Many investors like Johnson & Johnson in large part because of its diversification. The company has three multibillion-dollar business segments targeting different areas of healthcare. These segments market hundreds of products. In 2020, J&J claimed 28 products or platforms that generated annual sales of more than $1 billion. 

While Johnson & Johnson's business is highly diversified, its growth drivers in the third quarter weren't. Roughly 63% of the company's overall revenue growth came from only three products. These products generated nearly 90% of J&J's pharmaceutical sales growth. 

Unsurprisingly, the first product on the list is the company's COVID-19 vaccine. It raked in $502 million in the third quarter compared to no revenue in the prior-year period. 

Multiple myeloma drug Darzalex came in a close second. Sales for the drug in Q3 totaled $1.58 billion, up 43.7% from nearly $1.1 billion in the same quarter of 2020.

J&J's third-biggest growth driver in Q3 was Stelara. The plaque psoriasis and psoriatic arthritis drug brought in $2.38 billion in sales in the quarter. This total reflected a 22.2% year-over-year increase from sales of $1.95 billion in the year-ago period.  

2. COVID-19's continued big impact beyond the vaccine

Johnson & Johnson's COVID-19 vaccine obviously contributed significantly to the solid Q3 results. And it could make an even bigger splash going forward. J&J is likely to benefit quite a bit from booster sales (assuming it wins authorization for boosters, as expected). However, COVID-19 also continued to impact J&J's fortunes in a major way beyond the vaccine.

For example, Johnson & Johnson's consumer health business was helped by increased sales of Tylenol. The company noted that some of the sales growth for the over-the-counter medication was due to use in relieving symptoms caused by vaccinations. J&J also said that its ORSL HCP electrolyte drinks experienced sales growth in relieving symptoms of COVID-19.
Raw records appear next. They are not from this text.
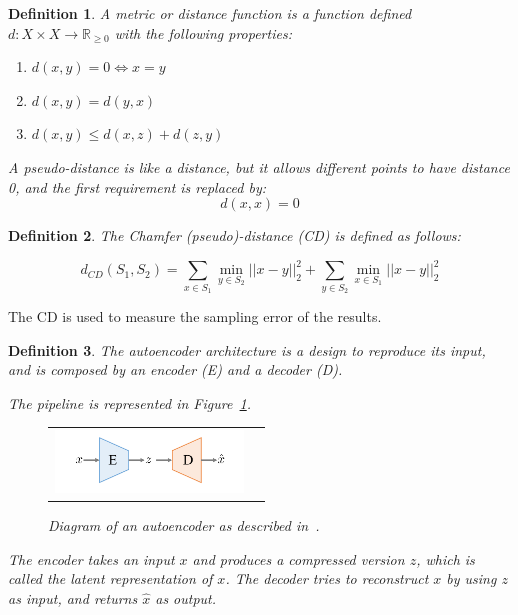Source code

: \documentclass[12pt]{article}
\newtheorem{definition}{Definition}
\begin{document}
    \begin{definition}
        \normalfont
        A \emph{metric} or \emph{distance function} is a function defined
        $d: X \times X \to \mathbb{R}_{\geq 0}$
        with the following properties:

        \begin{enumerate}
            \item $d(x,y) = 0 \Leftrightarrow x = y$
            \item $d(x,y) = d(y,x)$
            \item $d(x,y) \leq d(x,z) + d(z,y)$
        \end{enumerate}

        A \emph{pseudo-distance} is like a distance, but it allows different points to have distance 0, and the first requirement is replaced by:
        \[d(x,x) = 0\]
    \end{definition}

    \begin{definition}
        \normalfont
        The \emph{Chamfer (pseudo)-distance (CD)} is defined as follows:

        \[d_{CD}(S_{1}, S_{2}) = \sum_{x \in S_{1}} \min _{y \in S_{2}} || x - y||_{2}^{2} +
        \sum_{y \in S_{2}} \min_{x \in S_{1}} ||x - y||_{2}^{2}\]
    \end{definition}


    The CD is used to measure the sampling error of the results.

    \begin{definition}
        \normalfont
        The \emph{autoencoder} architecture is a design to reproduce its input, and is composed by an \emph{encoder} (E) and a \emph{decoder} (D).

        The pipeline is represented in Figure~\ref{figure:diagram_of_autoencoder}.

        \begin{figure}[H]
            \centering
            \begin{tabular}{cc}
                \includegraphics[width = 50mm]{autoencoder}
            \end{tabular}
            \caption{Diagram of an autoencoder as described in~\cite{pmlr-v80-achlioptas18a}.}
            \label{figure:diagram_of_autoencoder}
        \end{figure}

        The encoder takes an input $x$ and produces a compressed version $z$, which is called the \emph{latent representation} of $x$. The decoder tries to reconstruct $x$ by using $z$ as input, and returns $\hat{x}$ as output.
    \end{definition}
\end{document}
It wasn't all good news, though. Lockdowns in parts of the Asia-Pacific region hurt sales of K&J's baby care products. The company said that sales growth for cancer drug Imbruvica was held back in part due to COVID-19-related dynamics. In addition, J&J's orthopedic medical devices in its "spine, sports & other" category fell primarily due to the market impact of COVID-19. 

3. Near an international tipping point

Although Johnson & Johnson is a U.S.-based company, it has also been a major competitor in global markets for much of its history. And now, the healthcare giant is near an international tipping point.

In the third quarter, J&J's U.S. sales rose 7.9% year over year to just under $12 billion. Its international sales jumped 13.8% to $11.4 billion. International markets now generate 48.7% of total revenue. At the current growth rates, more than half of Johnson & Johnson's revenue will come from outside the U.S. by this time next year. 

Investors should view this as a net positive. Increased geographical diversification of revenue could make Johnson & Johnson even more stable than it already is.